Surgery Explained
Transcript
Surgery plays a very important part in the treatment of bladder cancer, both in the initial diagnosis and in the subsequent care and eventual treatment of both surface or non-muscle invasive bladder cancer. And deep or muscle invasive bladder cancer. Let me give you some examples.
When a patient is initially diagnosed with a tumor in the bladder, a procedure under anesthesia called transurethral resection of bladder tumor, abbreviated TURBT, will be performed under full anesthesia. The doctor places a camera through the urethra into the bladder without cutting the patient open. The doctor then fills the bladder up with fluid so that it can be distended, because normally the bladder, which is hollow, is collapsed, and they can look around the bladder with a camera and see the growth, which is forming from the wall of the bladder. So it’s stuck to the wall. There’s an electrical instrument called a resectoscope. You can think of it like an electrical carrot peeler. In this procedure, the tumor is shaved down until it’s no longer visible. The shaving continues until it’s flush with the bladder wall. And all those shavings of cancer growth are flushed out of the body and given to a pathologist to look under the microscope because we’re very interested to know if there are roots of the growth that go deep into the muscle wall. The doctor then excavates a little divot under where the growth was forming. He or she sends those deep layers to be evaluated under the microscope as well. It’s a delicate procedure, because if the excavation is done too deeply into the wall of the bladder, a hole could be made. We don’t want to poke a hole in the wall of the bladder, but it’s a small risk with this procedure. In this way, the cancer diagnosis can be made and the depth of invasion, or whether there are roots in the wall, can be determined.

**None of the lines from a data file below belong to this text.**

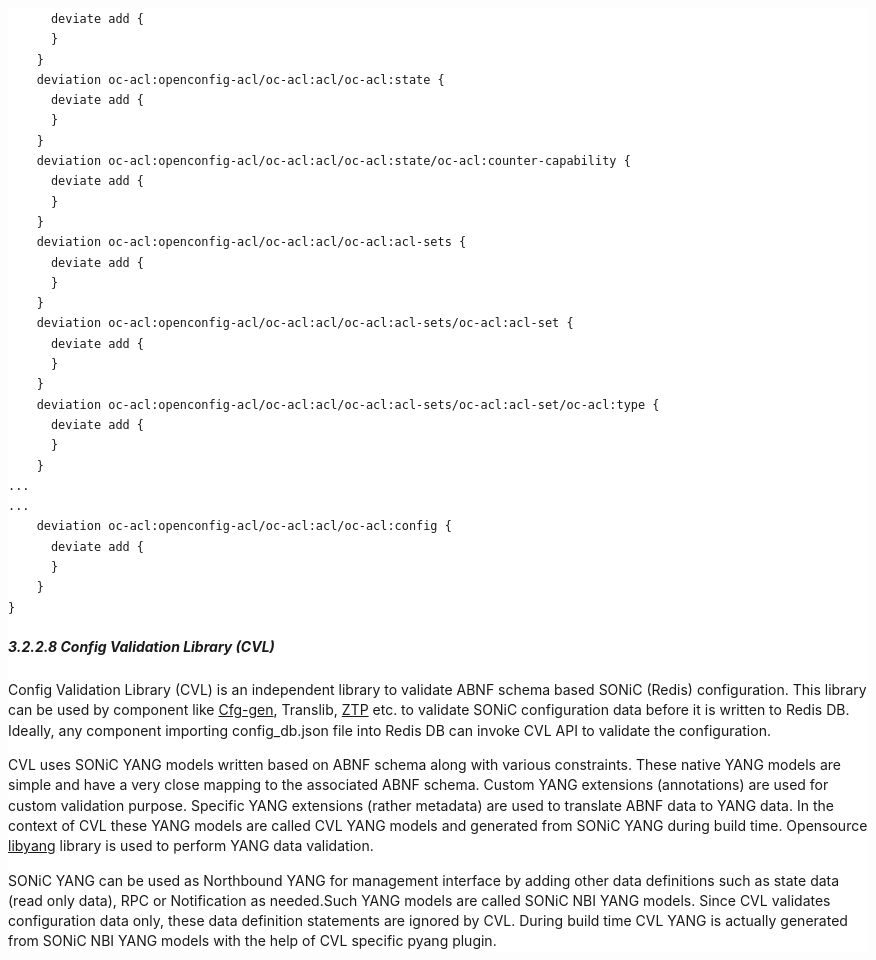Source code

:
 ```
      deviate add {
      }
    }
    deviation oc-acl:openconfig-acl/oc-acl:acl/oc-acl:state {
      deviate add {
      }
    }
    deviation oc-acl:openconfig-acl/oc-acl:acl/oc-acl:state/oc-acl:counter-capability {
      deviate add {
      }
    }
    deviation oc-acl:openconfig-acl/oc-acl:acl/oc-acl:acl-sets {
      deviate add {
      }
    }
    deviation oc-acl:openconfig-acl/oc-acl:acl/oc-acl:acl-sets/oc-acl:acl-set {
      deviate add {
      }
    }
    deviation oc-acl:openconfig-acl/oc-acl:acl/oc-acl:acl-sets/oc-acl:acl-set/oc-acl:type {
      deviate add {
      }
    }
...
...
    deviation oc-acl:openconfig-acl/oc-acl:acl/oc-acl:config {
      deviate add {
      }
    }
}
```


##### 3.2.2.8 Config Validation Library (CVL)

Config Validation Library (CVL) is an independent library to validate ABNF schema based SONiC (Redis) configuration. This library can be used by component like [Cfg-gen](https://github.com/Azure/sonic-buildimage/blob/master/src/sonic-config-engine/sonic-cfggen), Translib, [ZTP](https://github.com/Azure/SONiC/blob/master/doc/ztp/ztp.md) etc. to validate SONiC configuration data before it is written to Redis DB. Ideally, any component importing config_db.json file into Redis DB can invoke CVL API to validate the configuration. 

CVL uses SONiC YANG models written based on ABNF schema along with various constraints. These native YANG models are simple and have a very close mapping to the associated ABNF schema. Custom YANG extensions (annotations) are used for custom validation purpose. Specific YANG extensions (rather metadata) are used to translate ABNF data to YANG data. In the context of CVL these YANG models are called CVL YANG models and generated from SONiC YANG during build time. Opensource [libyang](https://github.com/CESNET/libyang) library is used to perform YANG data validation.

SONiC YANG can be used as Northbound YANG for management interface by adding other data definitions such as state data (read only data), RPC or Notification as needed.Such YANG models are called SONiC NBI YANG models. Since CVL validates configuration data only, these data definition statements are ignored by CVL. During build time CVL YANG is actually generated from SONiC NBI YANG models with the help of CVL specific pyang plugin. 
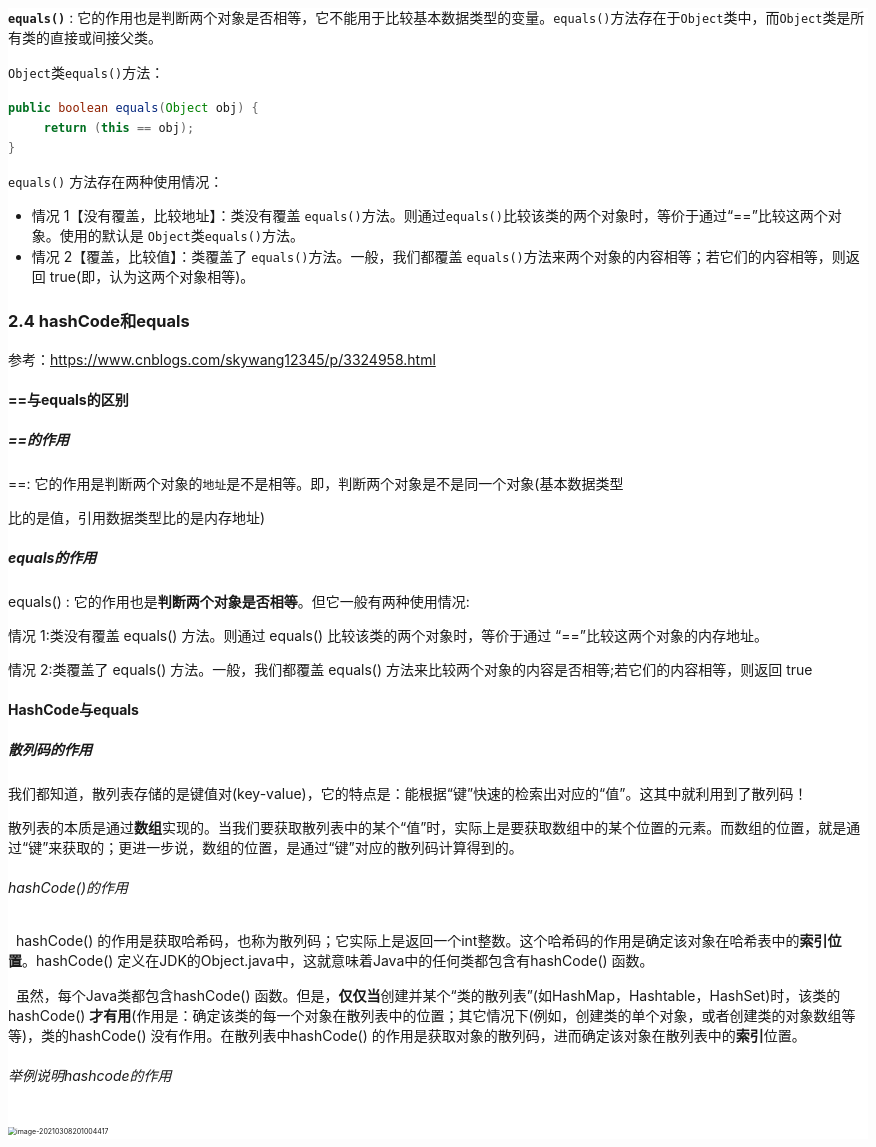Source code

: **`equals()`** : 它的作用也是判断两个对象是否相等，它不能用于比较基本数据类型的变量。`equals()`方法存在于`Object`类中，而`Object`类是所有类的直接或间接父类。

`Object`类`equals()`方法：

```java
public boolean equals(Object obj) {
     return (this == obj);
}
```

`equals()` 方法存在两种使用情况：

- 情况 1【没有覆盖，比较地址】：类没有覆盖 `equals()`方法。则通过`equals()`比较该类的两个对象时，等价于通过“==”比较这两个对象。使用的默认是 `Object`类`equals()`方法。
- 情况 2【覆盖，比较值】：类覆盖了 `equals()`方法。一般，我们都覆盖 `equals()`方法来两个对象的内容相等；若它们的内容相等，则返回 true(即，认为这两个对象相等)。



### 2.4 hashCode和equals

参考：https://www.cnblogs.com/skywang12345/p/3324958.html

#### ==与equals的区别

##### ==的作用

==: 它的作用是判断两个对象的`地址`是不是相等。即，判断两个对象是不是同一个对象(基本数据类型

比的是值，引用数据类型比的是内存地址)

##### equals的作用

equals() : 它的作用也是**判断两个对象是否相等**。但它一般有两种使用情况:

情况 1:类没有覆盖 equals() 方法。则通过 equals() 比较该类的两个对象时，等价于通过 “==”比较这两个对象的内存地址。

情况 2:类覆盖了 equals() 方法。一般，我们都覆盖 equals() 方法来比较两个对象的内容是否相等;若它们的内容相等，则返回 true

#### HashCode与equals

##### 散列码的作用

我们都知道，散列表存储的是键值对(key-value)，它的特点是：能根据“键”快速的检索出对应的“值”。这其中就利用到了散列码！

散列表的本质是通过**数组**实现的。当我们要获取散列表中的某个“值”时，实际上是要获取数组中的某个位置的元素。而数组的位置，就是通过“键”来获取的；更进一步说，数组的位置，是通过“键”对应的散列码计算得到的。

###### hashCode()的作用

&nbsp;  hashCode() 的作用是获取哈希码，也称为散列码；它实际上是返回一个int整数。这个哈希码的作用是确定该对象在哈希表中的**索引位置**。hashCode() 定义在JDK的Object.java中，这就意味着Java中的任何类都包含有hashCode() 函数。

&nbsp;  虽然，每个Java类都包含hashCode() 函数。但是，**仅仅当**创建并某个“类的散列表”(如HashMap，Hashtable，HashSet)时，该类的hashCode() **才有用**(作用是：确定该类的每一个对象在散列表中的位置；其它情况下(例如，创建类的单个对象，或者创建类的对象数组等等)，类的hashCode() 没有作用。在散列表中hashCode() 的作用是获取对象的散列码，进而确定该对象在散列表中的**索引**位置。

###### 举例说明hashcode的作用

<img src="../../../Library/Application%20Support/typora-user-images/image-20210308201004417.png" alt="image-20210308201004417" style="zoom:50%;" />
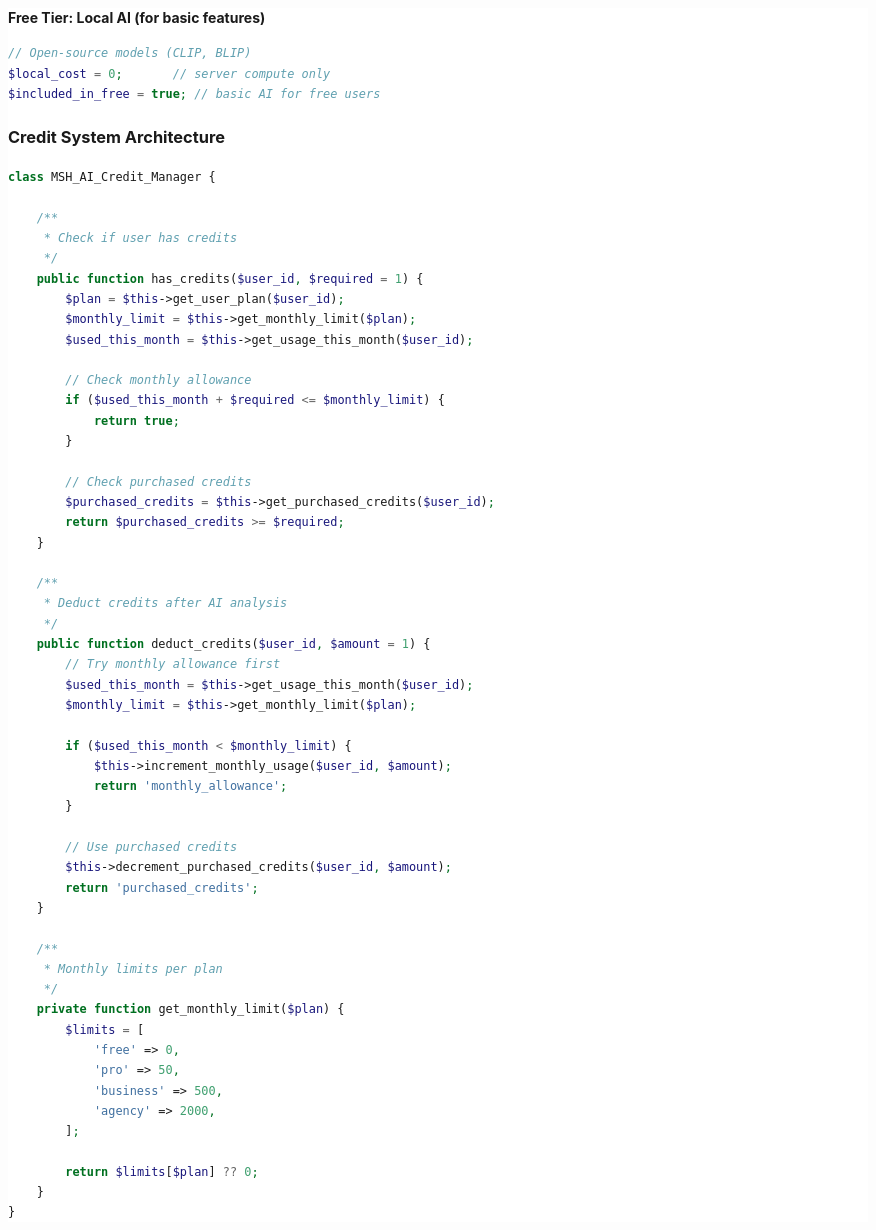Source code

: **Free Tier: Local AI (for basic features)**
```php
// Open-source models (CLIP, BLIP)
$local_cost = 0;       // server compute only
$included_in_free = true; // basic AI for free users
```

### **Credit System Architecture**

```php
class MSH_AI_Credit_Manager {

    /**
     * Check if user has credits
     */
    public function has_credits($user_id, $required = 1) {
        $plan = $this->get_user_plan($user_id);
        $monthly_limit = $this->get_monthly_limit($plan);
        $used_this_month = $this->get_usage_this_month($user_id);

        // Check monthly allowance
        if ($used_this_month + $required <= $monthly_limit) {
            return true;
        }

        // Check purchased credits
        $purchased_credits = $this->get_purchased_credits($user_id);
        return $purchased_credits >= $required;
    }

    /**
     * Deduct credits after AI analysis
     */
    public function deduct_credits($user_id, $amount = 1) {
        // Try monthly allowance first
        $used_this_month = $this->get_usage_this_month($user_id);
        $monthly_limit = $this->get_monthly_limit($plan);

        if ($used_this_month < $monthly_limit) {
            $this->increment_monthly_usage($user_id, $amount);
            return 'monthly_allowance';
        }

        // Use purchased credits
        $this->decrement_purchased_credits($user_id, $amount);
        return 'purchased_credits';
    }

    /**
     * Monthly limits per plan
     */
    private function get_monthly_limit($plan) {
        $limits = [
            'free' => 0,
            'pro' => 50,
            'business' => 500,
            'agency' => 2000,
        ];

        return $limits[$plan] ?? 0;
    }
}
```
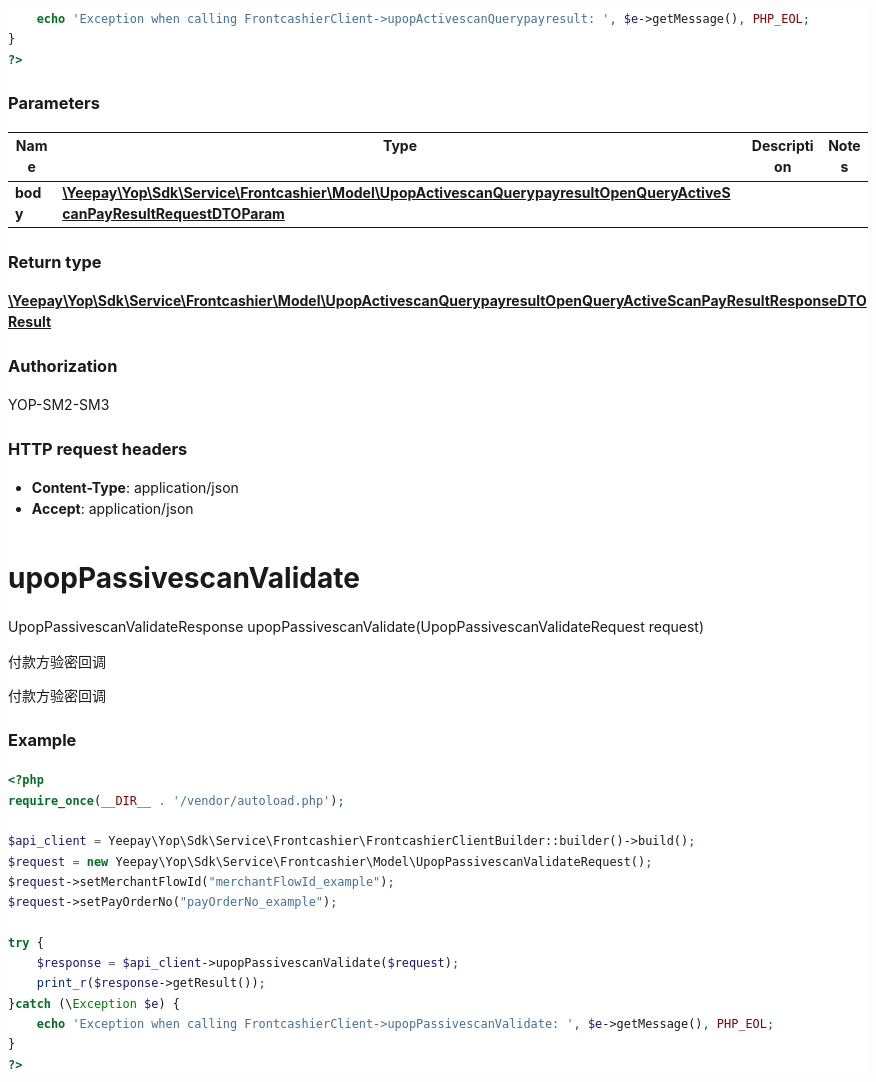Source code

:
 ```php
    echo 'Exception when calling FrontcashierClient->upopActivescanQuerypayresult: ', $e->getMessage(), PHP_EOL;
}
?>
```

### Parameters

Name | Type | Description  | Notes
------------- | ------------- | ------------- | -------------
 **body** | [**\Yeepay\Yop\Sdk\Service\Frontcashier\Model\UpopActivescanQuerypayresultOpenQueryActiveScanPayResultRequestDTOParam**](../Model/UpopActivescanQuerypayresultOpenQueryActiveScanPayResultRequestDTOParam.md)|  |

### Return type
[**\Yeepay\Yop\Sdk\Service\Frontcashier\Model\UpopActivescanQuerypayresultOpenQueryActiveScanPayResultResponseDTOResult**](../Model/UpopActivescanQuerypayresultOpenQueryActiveScanPayResultResponseDTOResult.md)
### Authorization

YOP-SM2-SM3


### HTTP request headers

 - **Content-Type**: application/json
 - **Accept**: application/json

# **upopPassivescanValidate**
UpopPassivescanValidateResponse upopPassivescanValidate(UpopPassivescanValidateRequest request)

付款方验密回调

付款方验密回调

### Example
```php
<?php
require_once(__DIR__ . '/vendor/autoload.php');

$api_client = Yeepay\Yop\Sdk\Service\Frontcashier\FrontcashierClientBuilder::builder()->build();
$request = new Yeepay\Yop\Sdk\Service\Frontcashier\Model\UpopPassivescanValidateRequest();
$request->setMerchantFlowId("merchantFlowId_example");
$request->setPayOrderNo("payOrderNo_example");

try {
    $response = $api_client->upopPassivescanValidate($request);
    print_r($response->getResult());
}catch (\Exception $e) {
    echo 'Exception when calling FrontcashierClient->upopPassivescanValidate: ', $e->getMessage(), PHP_EOL;
}
?>
```
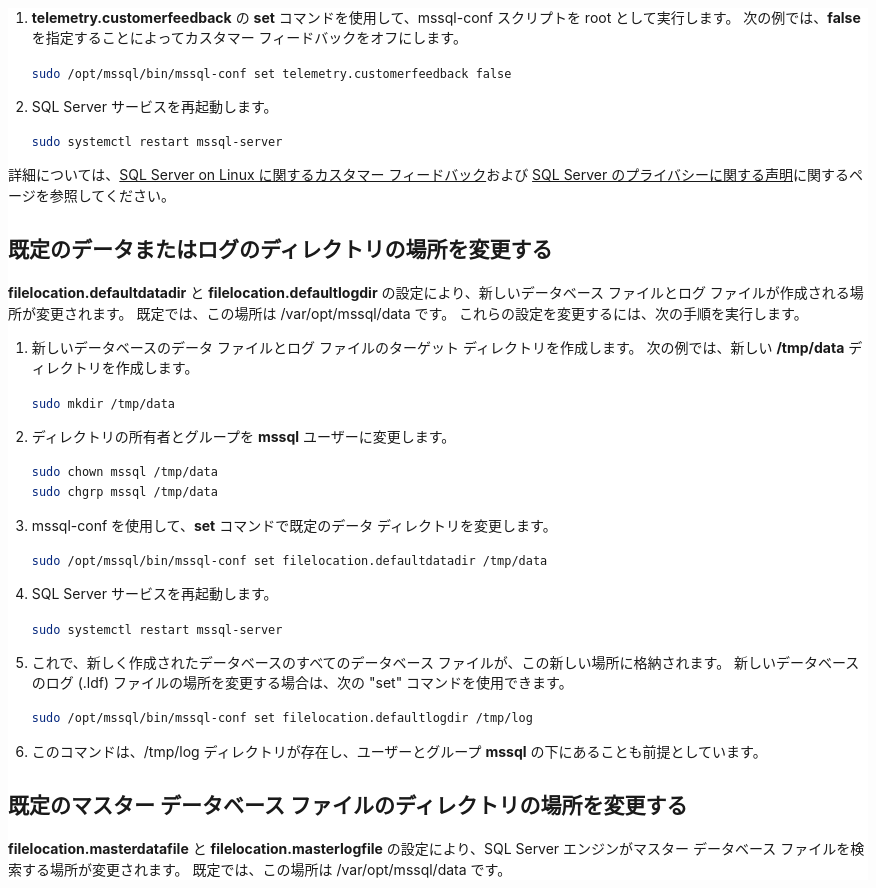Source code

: 1. **telemetry.customerfeedback** の **set** コマンドを使用して、mssql-conf スクリプトを root として実行します。 次の例では、**false** を指定することによってカスタマー フィードバックをオフにします。

   ```bash
   sudo /opt/mssql/bin/mssql-conf set telemetry.customerfeedback false
   ```

1. SQL Server サービスを再起動します。

   ```bash
   sudo systemctl restart mssql-server
   ```

詳細については、[SQL Server on Linux に関するカスタマー フィードバック](sql-server-linux-customer-feedback.md)および [SQL Server のプライバシーに関する声明](https://go.microsoft.com/fwlink/?LinkID=868444)に関するページを参照してください。

## <a id="datadir"></a> 既定のデータまたはログのディレクトリの場所を変更する

**filelocation.defaultdatadir** と **filelocation.defaultlogdir** の設定により、新しいデータベース ファイルとログ ファイルが作成される場所が変更されます。 既定では、この場所は /var/opt/mssql/data です。 これらの設定を変更するには、次の手順を実行します。

1. 新しいデータベースのデータ ファイルとログ ファイルのターゲット ディレクトリを作成します。 次の例では、新しい **/tmp/data** ディレクトリを作成します。

   ```bash
   sudo mkdir /tmp/data
   ```

1. ディレクトリの所有者とグループを **mssql** ユーザーに変更します。

   ```bash
   sudo chown mssql /tmp/data
   sudo chgrp mssql /tmp/data
   ```

1. mssql-conf を使用して、**set** コマンドで既定のデータ ディレクトリを変更します。

   ```bash
   sudo /opt/mssql/bin/mssql-conf set filelocation.defaultdatadir /tmp/data
   ```

1. SQL Server サービスを再起動します。

   ```bash
   sudo systemctl restart mssql-server
   ```

1. これで、新しく作成されたデータベースのすべてのデータベース ファイルが、この新しい場所に格納されます。 新しいデータベースのログ (.ldf) ファイルの場所を変更する場合は、次の "set" コマンドを使用できます。

   ```bash
   sudo /opt/mssql/bin/mssql-conf set filelocation.defaultlogdir /tmp/log
   ```

1. このコマンドは、/tmp/log ディレクトリが存在し、ユーザーとグループ **mssql** の下にあることも前提としています。


## <a id="masterdatabasedir"></a> 既定のマスター データベース ファイルのディレクトリの場所を変更する

**filelocation.masterdatafile** と **filelocation.masterlogfile** の設定により、SQL Server エンジンがマスター データベース ファイルを検索する場所が変更されます。 既定では、この場所は /var/opt/mssql/data です。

In more advanced cases of bladder cancer where the cancer does invade into the wall of the bladder, there’s a higher risk of spread. Another word for spread is metastasis. In those cases, a combination of chemotherapy and total removal of the bladder surgically, which is a major operation, is typically recommended.
Key Takeaways
1. Surgery plays a very important part in the treatment and diagnosis both surface and deep or muscle invasive bladder cancer.
2. When a patient is initially diagnosed with a tumor in the bladder, transurethral resection of bladder tumor, abbreviated TURBT, will be performed under full anesthesia.
3. In more advanced cases of bladder cancer where the cancer does invade into the wall of the bladder, there’s a higher risk of spread. In those cases, a combination of chemotherapy and total removal of the bladder surgically is typically recommended.